European apricot crops

Country

2014 crop (tons)

2015 forecast

Spain

89,493

99,950

France

173,733

166,169

Italy

213,109

197,451

Greece

53,000

46,000

The 2015 European apricot forecasts are close to the final figures for 2014. The slight reduction is due to unfavourable weather conditions for certain varieties.

Last year was a generous one for the European Mediterranean countries’ apricot crops, which totalled 529,335 tonnes. They sold quite easily despite noticeable competition from peaches owing to the latter’s abundance and low prices. New apricot orchard planting continues in the north of Italy, with new, later varieties, in Spain at the expense of pip fruit, in the Roussillon in France and in certain new areas in Greece. Even so, the 2015 crop is expected to be slightly lower than in 2014, with 528,340 tonnes forecast.

Fruit set is very variable depending on the region and variety. In Italy, the varieties that are not self-fertile, largely found in the North, will be yielding less this year. There will be a lack of French Orangereds owing to alternate bearing, but other varieties should make up the shortfall.  Larger sizes could compensate for the smaller numbers. Abundant rain or periods of cold have caused 80% flower drop in Macedonia, where the crop is estimated at 8000 tons this year compared to 26,000 tonnes last year. The rainy spring of 2015 will delay the harvest compared to 2014, bringing a return to a normal calendar. The lack of cold during the winter could still have knock-on effects on the behaviour of certain varieties.

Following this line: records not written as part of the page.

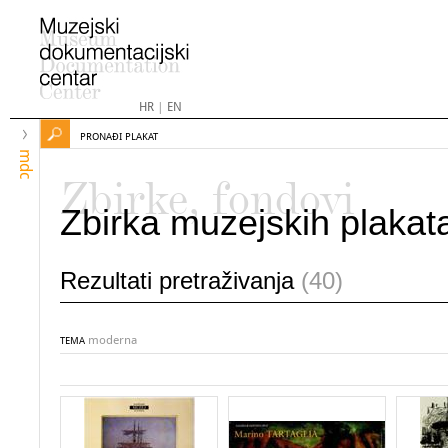
HR
|
EN
PRONAĐI PLAKAT
mdc
Zbirke, fondovi
Zbirka muzejskih plakat
Rezultati pretraživanja
(40)
moderna
TEMA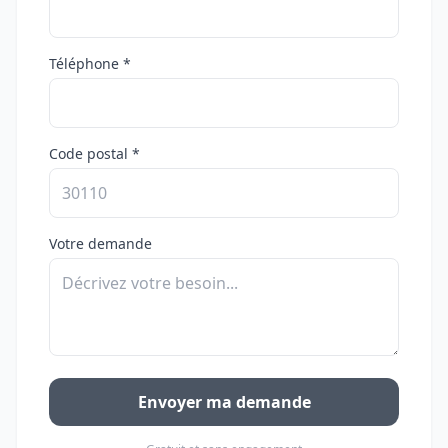
Téléphone *
Code postal *
Votre demande
Envoyer ma demande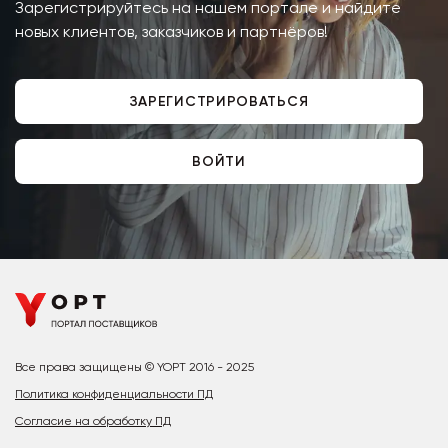
Зарегистрируйтесь на нашем портале и найдите
новых клиентов, заказчиков и партнёров!
ЗАРЕГИСТРИРОВАТЬСЯ
ВОЙТИ
Все права защищены © YOPT 2016 - 2025
Политика конфиденциальности ПД
Согласие на обработку ПД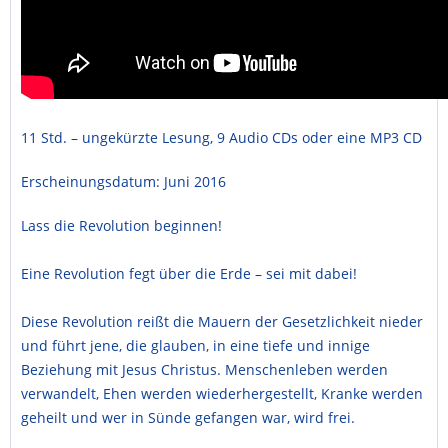
11 Std. – ungekürzte Lesung, 9 Audio CDs oder eine MP3 CD
Erscheinungsdatum: Juni 2016
Lass die Revolution beginnen!
Eine Revolution fegt über die Erde – sei mit dabei!
Diese Revolution reißt die Mauern der Gesetzlichkeit nieder
und führt jene, die glauben, in eine tiefe und innige
Beziehung mit Jesus Christus. Menschenleben werden
verwandelt, Ehen werden wiederhergestellt, Kranke werden
geheilt und wer in Sünde gefangen war, wird frei.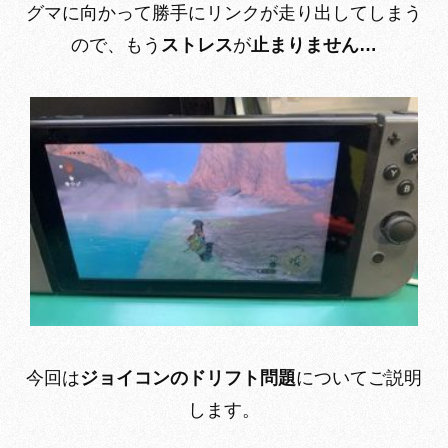
グマに向かって勝手にリンクが走り出してしまう
ので、もう
ストレス
が
止まりません…
今回は
ジョイコンのドリフト問題
についてご説明
します。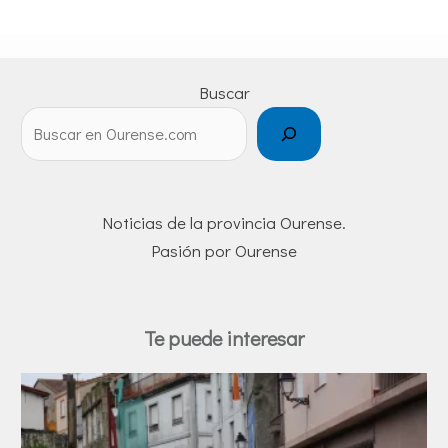
Buscar
Noticias de la provincia Ourense.
Pasión por Ourense
Te puede interesar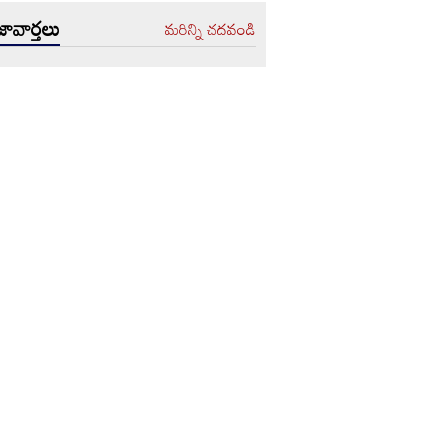
ావార్తలు
మరిన్ని చదవండి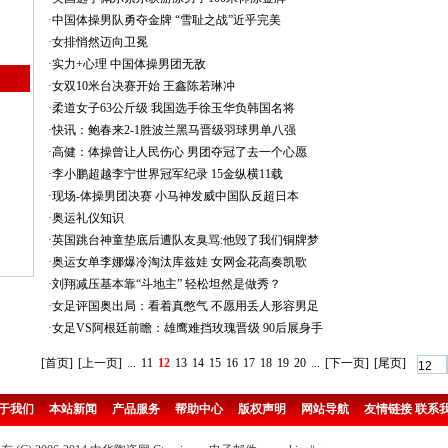
·
中国体操男队勇夺金牌 “雪耻之战”近乎完美
·
女排悄然迈向卫冕
·
实力+心理 中国体操男团无敌
·
女双10米台决赛开始 王鑫陈若琳冲
·
柔道女子63公斤级 我国选手徐玉华负韩国名将
·
快讯：鲍春来2-1胜波兰黑马晋级羽球男单八强
·
高健：体操曾让人民伤心 男团夺冠了去一个心愿
·
李小鹏超越李宁世界冠军纪录 15金纵横11载
·
现场-体操男团决赛 小马神发威中国队反超日本
·
奥运礼仪知识
·
英国跳台神童垫底后遭队友臭骂:他毁了我们铜牌梦
·
奥运女单李娜爆冷淘汰库兹娃 女网金花高奏凯歌
·
刘翔减压基本靠“斗地主” 轻松坦然是做秀？
·
女足评国奥出局：看着真憋气 不愿用丢人形容男足
·
女足VS阿根廷前瞻：雄鹰难挡玫瑰晋级 90后展身手
[首页]
[上一页]
...
11
12
13
14
15
16
17
18
19
20
...
[下一页]
[尾页]
于我们
本站新闻
产品服务
帮助中心
版权声明
网站导航
友情链接
联系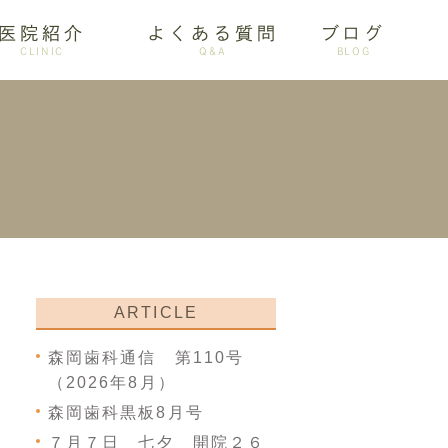
医院紹介
よくある質問
ブログ
CLINIC
Q&A
BLOG
審美歯科
ARTICLE
森岡歯科通信 第110号
（2026年8月）
森岡歯科黒板8月号
７月７日 七夕 開院２６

Italy, the biggest producer, which grows 40% of Europe’s apricots, will not reach its full crop potential as it did in 2014. France is moving in the direction of a normal year and the challenge will be for the regions to help the market by not clashing with each other. The quality seems to be up to the mark in Spain, where the plentiful rain has encouraged growth. The crop should be slightly bigger than in 2014. In Greece, the cold weather in Macedonia could affect the shape of the fruit.